─── Text extract ───

INTERSTICE Architects, led by principal landscape architect Zoee Astrachan and design principal Andrew Dunbar, designed the reconfiguration of the University of San Francisco's John Lo Schiavo, S.J. Center for Science and Innovation. The two-acre site redevelopment had two phases, with the campus walk completed in 2009, and the building and plaza completed in 2013. Looking west from the student union building towards the studio tower, the dome and towers of St. Ignatius Church rise beyond, a reminder of the university's Jesuit Catholic designation. In the evening, the tiered classroom (left) and study spaces beneath the plaza glow, while light levels on the lawn and gardens remain low and focused on the paving and bridge.
Photo: Bruce Damonte

The University of San Francisco was founded in 1855 as St. Ignatius Academy, officially becoming USF in 1930. The Jesuit University is home to more than 10,000 students in the school year that started in fall 2015. INTERSTICE Architects, headquartered in San Francisco, was called upon to reconfigure the landscape of the new John Lo Schiavo, S.J. Center for Science and Innovation (CSI), named after the late president and chancellor of the University.

─── Material shown ───

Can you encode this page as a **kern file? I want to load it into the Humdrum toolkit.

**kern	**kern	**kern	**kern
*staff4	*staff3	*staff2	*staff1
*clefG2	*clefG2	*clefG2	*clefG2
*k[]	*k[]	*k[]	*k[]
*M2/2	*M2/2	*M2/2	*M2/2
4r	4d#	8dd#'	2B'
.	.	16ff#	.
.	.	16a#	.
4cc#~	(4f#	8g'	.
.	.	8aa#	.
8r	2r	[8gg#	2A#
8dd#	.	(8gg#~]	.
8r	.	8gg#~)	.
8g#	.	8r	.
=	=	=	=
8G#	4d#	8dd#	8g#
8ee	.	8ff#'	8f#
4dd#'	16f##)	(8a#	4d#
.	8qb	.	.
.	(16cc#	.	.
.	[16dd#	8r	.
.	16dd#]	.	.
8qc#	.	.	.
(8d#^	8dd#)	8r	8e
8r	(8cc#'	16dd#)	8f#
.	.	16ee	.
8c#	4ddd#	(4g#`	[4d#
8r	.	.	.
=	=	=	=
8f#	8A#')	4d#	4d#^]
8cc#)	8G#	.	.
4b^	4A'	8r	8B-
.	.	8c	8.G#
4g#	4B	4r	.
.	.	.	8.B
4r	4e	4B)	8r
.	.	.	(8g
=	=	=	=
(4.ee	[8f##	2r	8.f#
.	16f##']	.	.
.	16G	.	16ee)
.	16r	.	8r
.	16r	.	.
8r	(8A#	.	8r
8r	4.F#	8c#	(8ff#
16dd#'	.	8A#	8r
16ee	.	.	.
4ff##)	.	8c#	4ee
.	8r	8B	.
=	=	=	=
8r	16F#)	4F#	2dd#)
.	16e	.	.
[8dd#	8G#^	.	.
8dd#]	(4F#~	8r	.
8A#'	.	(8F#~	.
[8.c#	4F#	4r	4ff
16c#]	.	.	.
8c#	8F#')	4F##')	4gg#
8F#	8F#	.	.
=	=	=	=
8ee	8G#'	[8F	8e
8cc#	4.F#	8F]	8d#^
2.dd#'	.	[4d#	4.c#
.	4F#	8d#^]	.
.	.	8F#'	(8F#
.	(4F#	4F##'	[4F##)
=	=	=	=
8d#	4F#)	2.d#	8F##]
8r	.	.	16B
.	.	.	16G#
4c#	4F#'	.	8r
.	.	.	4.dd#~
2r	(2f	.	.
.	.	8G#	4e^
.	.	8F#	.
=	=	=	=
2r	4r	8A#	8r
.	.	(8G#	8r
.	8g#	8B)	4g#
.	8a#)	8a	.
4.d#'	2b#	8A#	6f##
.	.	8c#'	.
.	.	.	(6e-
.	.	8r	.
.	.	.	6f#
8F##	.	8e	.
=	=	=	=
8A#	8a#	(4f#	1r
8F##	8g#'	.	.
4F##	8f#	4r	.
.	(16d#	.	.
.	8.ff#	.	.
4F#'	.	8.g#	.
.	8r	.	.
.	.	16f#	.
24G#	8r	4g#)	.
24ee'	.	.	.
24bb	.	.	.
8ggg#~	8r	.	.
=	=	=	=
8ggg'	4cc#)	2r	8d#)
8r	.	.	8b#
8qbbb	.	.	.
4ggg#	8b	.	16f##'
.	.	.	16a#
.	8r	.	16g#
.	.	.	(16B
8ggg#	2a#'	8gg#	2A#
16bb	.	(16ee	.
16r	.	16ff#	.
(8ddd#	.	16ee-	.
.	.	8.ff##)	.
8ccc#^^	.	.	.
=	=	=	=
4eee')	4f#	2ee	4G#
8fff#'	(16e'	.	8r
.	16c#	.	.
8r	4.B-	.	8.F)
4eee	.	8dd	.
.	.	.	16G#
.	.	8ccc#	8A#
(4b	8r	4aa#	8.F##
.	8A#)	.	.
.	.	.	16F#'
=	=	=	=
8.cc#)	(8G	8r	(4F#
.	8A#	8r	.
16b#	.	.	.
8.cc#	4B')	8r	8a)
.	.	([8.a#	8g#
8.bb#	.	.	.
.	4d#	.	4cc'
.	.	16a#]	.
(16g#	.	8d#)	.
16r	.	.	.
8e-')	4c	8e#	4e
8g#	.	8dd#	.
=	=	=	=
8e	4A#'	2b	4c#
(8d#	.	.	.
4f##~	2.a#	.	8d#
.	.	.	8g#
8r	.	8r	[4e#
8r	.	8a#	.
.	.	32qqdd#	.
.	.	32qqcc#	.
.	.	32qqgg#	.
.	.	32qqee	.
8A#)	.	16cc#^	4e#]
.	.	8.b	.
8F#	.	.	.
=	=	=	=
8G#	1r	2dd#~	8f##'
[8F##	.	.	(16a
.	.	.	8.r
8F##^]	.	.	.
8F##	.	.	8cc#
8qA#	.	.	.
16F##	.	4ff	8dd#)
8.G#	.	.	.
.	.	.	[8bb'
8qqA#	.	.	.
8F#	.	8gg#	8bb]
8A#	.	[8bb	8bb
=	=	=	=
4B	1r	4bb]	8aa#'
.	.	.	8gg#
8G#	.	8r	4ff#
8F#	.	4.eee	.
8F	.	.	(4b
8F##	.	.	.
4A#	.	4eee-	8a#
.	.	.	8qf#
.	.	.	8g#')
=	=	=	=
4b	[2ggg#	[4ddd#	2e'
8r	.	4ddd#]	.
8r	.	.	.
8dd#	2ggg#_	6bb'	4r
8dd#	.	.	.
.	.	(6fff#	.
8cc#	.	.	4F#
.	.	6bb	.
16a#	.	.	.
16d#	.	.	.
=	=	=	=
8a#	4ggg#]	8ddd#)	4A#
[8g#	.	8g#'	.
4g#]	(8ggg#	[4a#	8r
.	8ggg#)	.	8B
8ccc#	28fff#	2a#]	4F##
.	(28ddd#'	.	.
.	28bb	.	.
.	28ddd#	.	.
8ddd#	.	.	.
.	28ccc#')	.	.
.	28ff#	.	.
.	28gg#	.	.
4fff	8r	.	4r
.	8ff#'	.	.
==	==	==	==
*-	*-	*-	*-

───

◆ **What is expected**
Repeat everything in the passage on the University of San Francisco science center redesign from "INTERSTICE Architects, led" down to "paving and bridge.".

◆ **Solution to this problem**
INTERSTICE Architects, led by principal landscape architect Zoee Astrachan and design principal Andrew Dunbar, designed the reconfiguration of the University of San Francisco's John Lo Schiavo, S.J. Center for Science and Innovation. The two-acre site redevelopment had two phases, with the campus walk completed in 2009, and the building and plaza completed in 2013. Looking west from the student union building towards the studio tower, the dome and towers of St. Ignatius Church rise beyond, a reminder of the university's Jesuit Catholic designation. In the evening, the tiered classroom (left) and study spaces beneath the plaza glow, while light levels on the lawn and gardens remain low and focused on the paving and bridge.